Kerry learned from their spring encounter that Tyrone like to suck at least one defending player in before they offload possession. When done in a slick manner, these type of off-the-shoulder passing movements can result in goal chances at best and, at worst, in the type of ‘gimme’ frees from inside 30 yards that Tyrone have been winning with alarming regularity.
erry, for their part, will feel a patient, controlled build up will eventually expose gaps in the Tyrone defensive cover, but they should have learned from Monaghan’s first-half performance there is such a thing as being too patient. Kerry must realise it is not Donegal they are facing tomorrow and there will be times when a quick diagonal kick to change the direction of the play can bring the overlapping players into action more often than Monaghan chose to.
When the likes of Kieran Hughes, Dessie Mone, Fintan Kelly and Conor McManus got that split second to shoot from distance in the first-half of the quarter final, they managed to score some pretty spectacular points.
When similar opportunities came to Owen Duffy in the second-half, he too showed the value of getting your better kickers in small pockets of spspace against a crowded defensive system. It is hardly a strategy to live by when taking on Tyrone, but if executed cleverly enough, it can lead to some valuable scores from distance and draw Tyrone out of their shell.
The answers to three key questions will be the winning and losing of the game. Can Kerry get a goal to go ahead and force Tyrone to come out and chase a lead? Can Tyrone entice fouls from a Kerry team who seem to have learned from their league encounter in Omagh by only conceding four scoreable frees in their last two games? And, finally, will Kerry go long with their own kick-out often enough? Going long would be their preferred option and the one most likely to lead to scores if ball is won cleanly. One would imagine, however, Tyrone will attack Kerry’s perceived strengths just as they did in their last All Ireland win over the Kingdom in Croke Park.

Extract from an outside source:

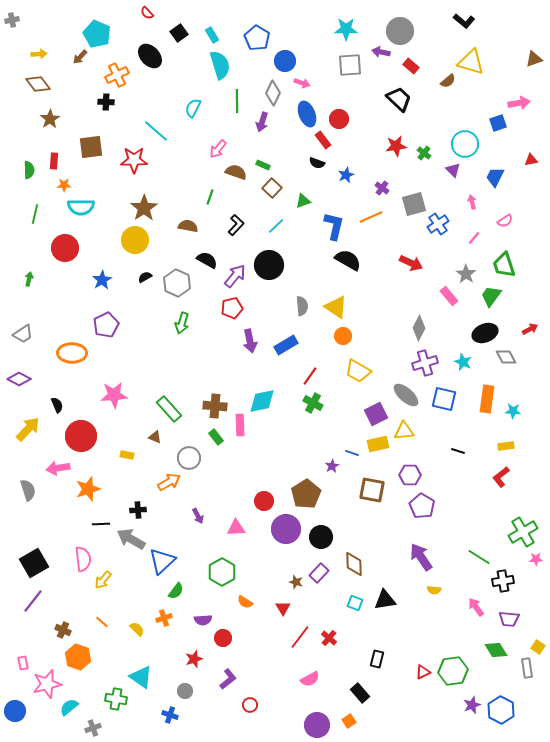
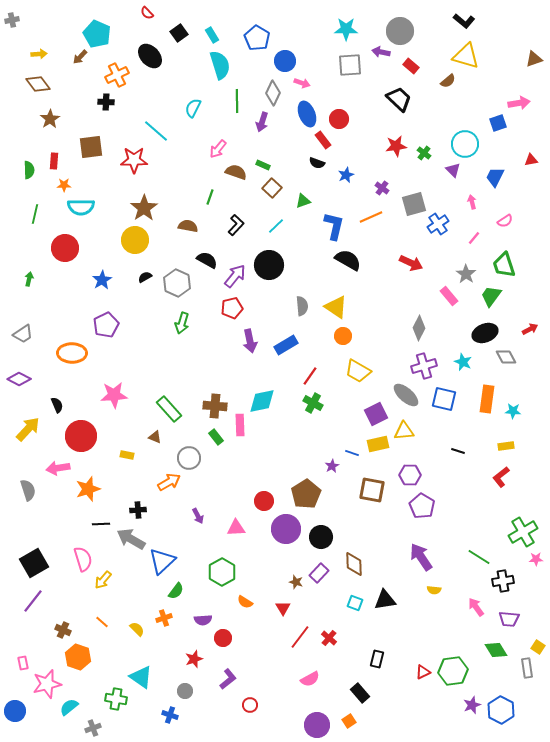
yellow triangle at (471, 62): moved 5 px left, 6 px up
purple cross at (425, 363): moved 1 px left, 3 px down
pink semicircle at (83, 559): rotated 10 degrees counterclockwise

Tyrone will look Kerry in the eye tomorrow. There will be respect, but no fear. But the reality is Kerry are the more mature, flexible and resourceful side. If James O’Donoghue is fully fit, and if Colm Cooper can rekindle the magic of his partnership with Kieran Donaghy, Kerry also have a more dangerous look about them. In short, they have the better team and, whatever anyone is thinking or not thinking, that still counts for something.